When I was in college, I was miserable at organic chemistry. It was the first time I took a class that I didn’t understand. I had always considered myself to be a pretty good student, so struggling so much with chemistry was really hard for me, but I learned several lessons. First, being good at something, or even not so good at something, can take a lot of effort and hard work. I realized that I was going to have to learn to study and put in the time (sometimes a whole lot of time) to get through this class. I learned that it is important to ask for help when I need it. I reached out to tutors and teaching assistants with all of my questions, and it made all the difference. I also learned that whether or not I was “smart” could not be defined by how I did in one class. I can be really smart and good at a lot of things, without being a rockstar at every single subject.
Finally, I learned that eating a candy bar before you take a hard exam is a very good distraction. Cramming while I waited for the exams to be handed out just made me more anxious, so I ate a candy bar instead. I decided that I wouldn’t take on other people’s anxiety about tests and just focus on doing the best I could. All of these lessons translated to how I face challenges now. I try to remember that hard things take a lot of effort, sometimes I’ll need help, that I’m not going to be good at everything (and that’s OK), and finally, that I can’t take on other people’s stress, just manage my own.
Why did you go into your field, and how is it different from what you expected?
I’ve always been interested in the idea of helping people be their best selves, and I remember when I decided that would be through understanding education.

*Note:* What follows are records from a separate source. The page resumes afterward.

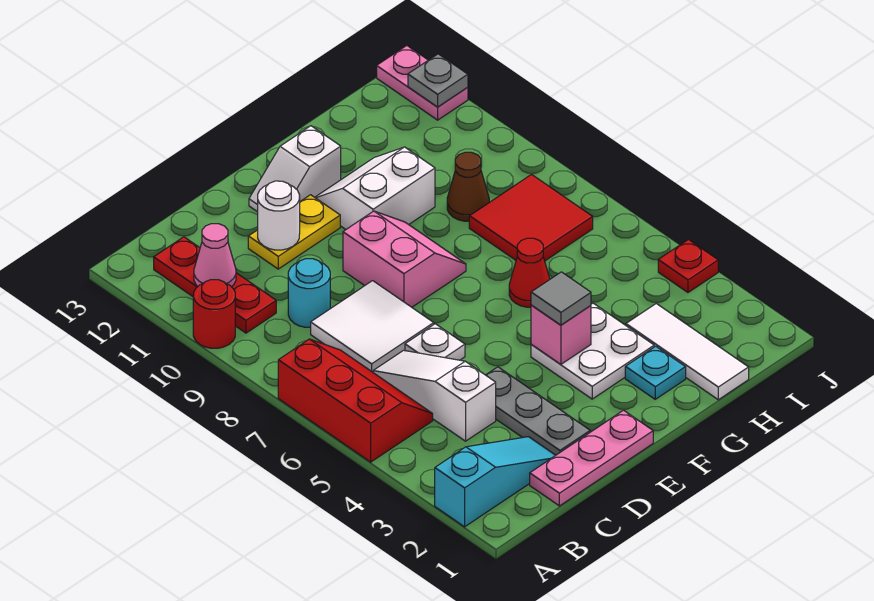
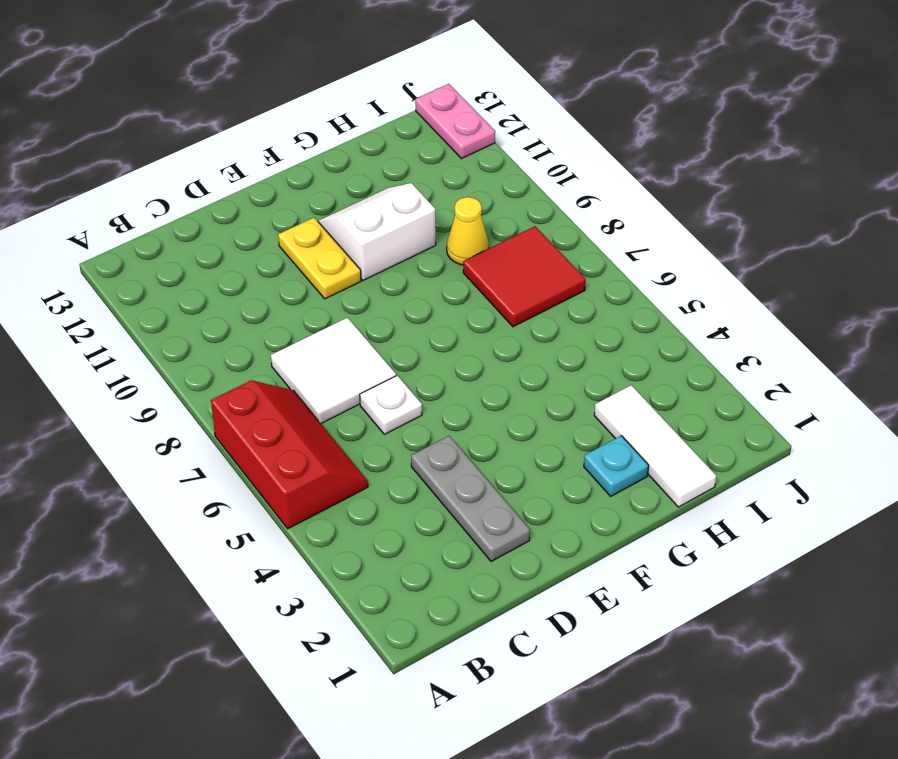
yellow plate E10:E11 level 1 -> yellow plate D11:E11 level 1
yellow cone H9 level 1 -> brown cone H9 level 1
none -> cyan slope A2:C2 level 1 top A
none -> red round brick A10 level 1
none -> red plate B10:B12 level 1

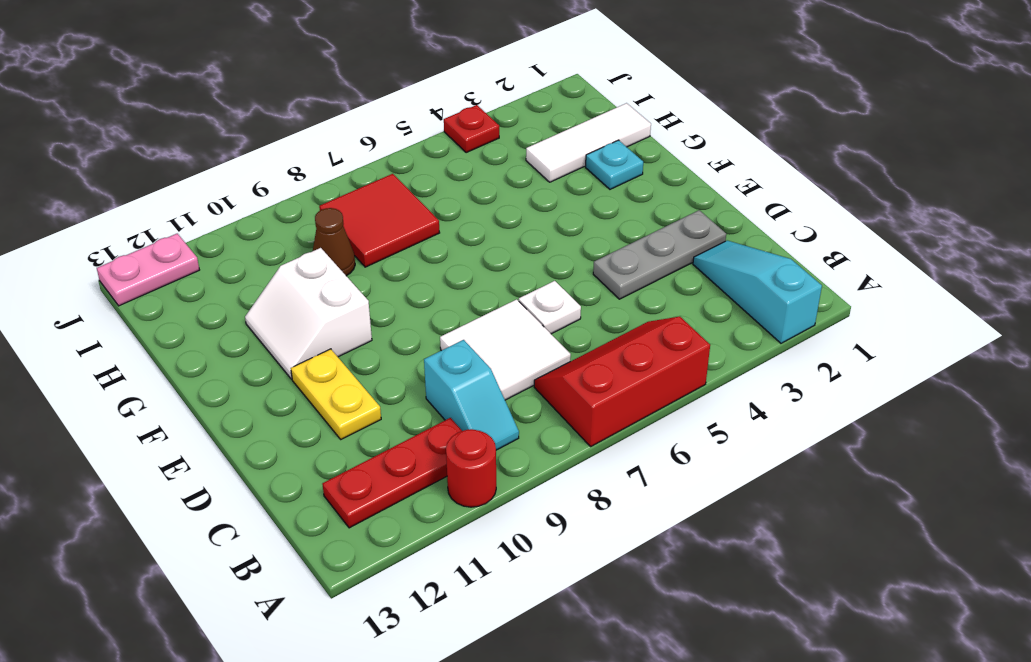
cyan slope B9:C9 level 1 top C -> cyan round brick C9 level 1
none -> pink plate C1:E1 level 1
none -> white slope C4:C6 level 1 top 4
none -> pink slope E8:F9 level 1 top E

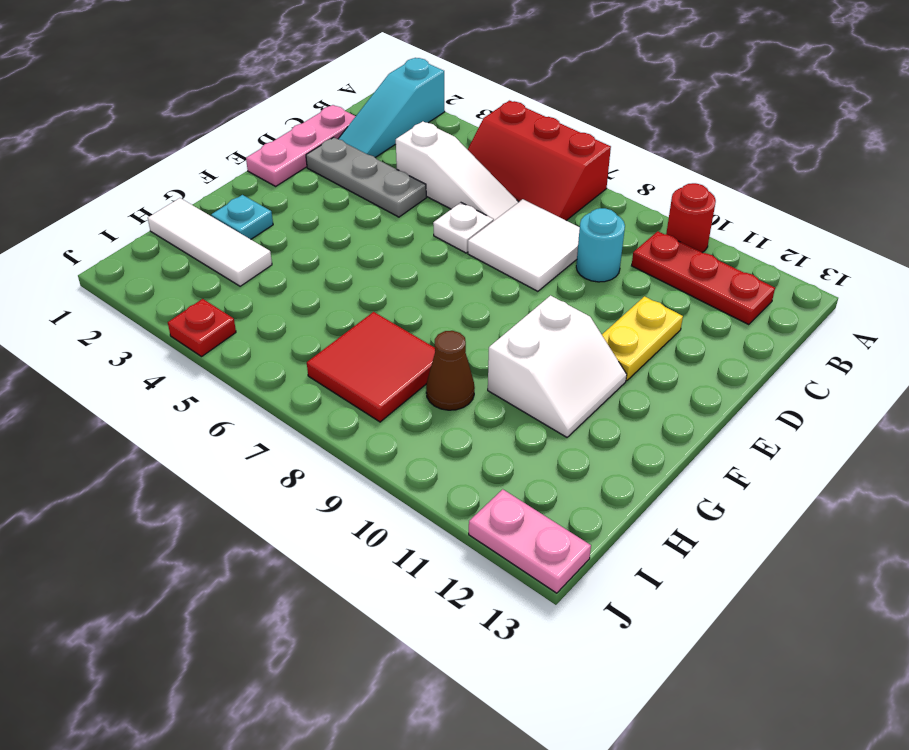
none -> pink slope E8:F9 level 1 top E
none -> white slope E12:F12 level 1 top F
none -> white plate F3:G4 level 1

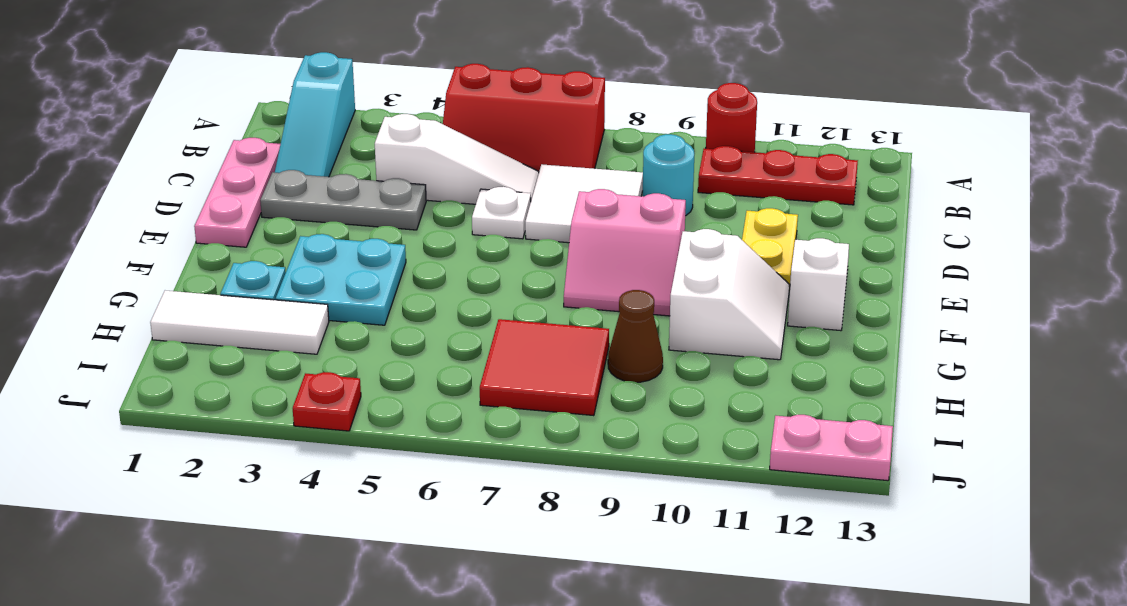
cyan plate F3:G4 level 1 -> white plate F3:G4 level 1
none -> red cone G6 level 1
none -> pink cone B11 level 2
none -> white round brick D11 level 2

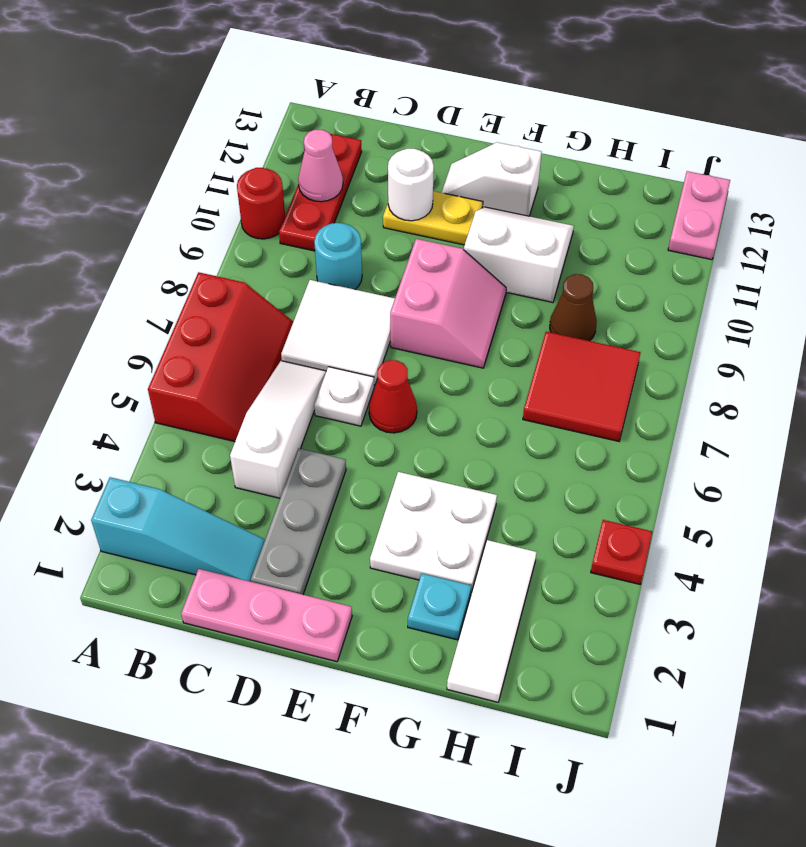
red cone E6 level 1 -> red cone G6 level 1
none -> pink brick F4 level 2
none -> grey plate J12 level 2
none -> grey tile F4 level 3

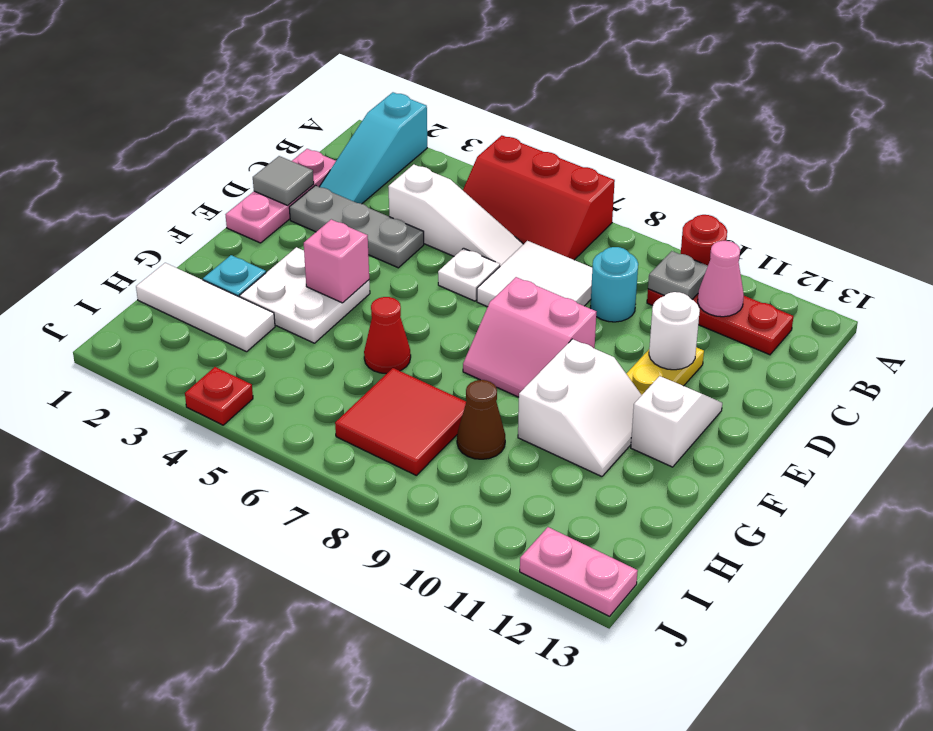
grey plate B10 level 2 -> grey plate J12 level 2
grey tile D1 level 2 -> grey tile F4 level 3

I was in college, reading about the academic test score gap between black students and white students. As I read and read, I got more and more angry. I realized that people were creating programs and policies to try to close the gap, and a lot of people had been thinking about the experiences and outcomes of black, latino, and Native American students, but I wanted to scream, “Why hasn’t anyone fixed this?”
When I thought about what job would allow me to be of help, I didn’t immediately think about being a professor. I always assumed that college professors spent most of their time teaching, and I thought that there was no way that I could do that at the college level. And I didn’t think of professors as problem solvers or being able to have an impact outside of a classroom. I was surprised to find that I actually like teaching, and that one of the best parts of being a professor is that I have had the opportunity to be a part of making change through teaching, writing, studying, and speaking about the things that matter to me. The time I get to spend thinking about how to solve problems and make education better, especially for black and brown students, gives me a lot of joy.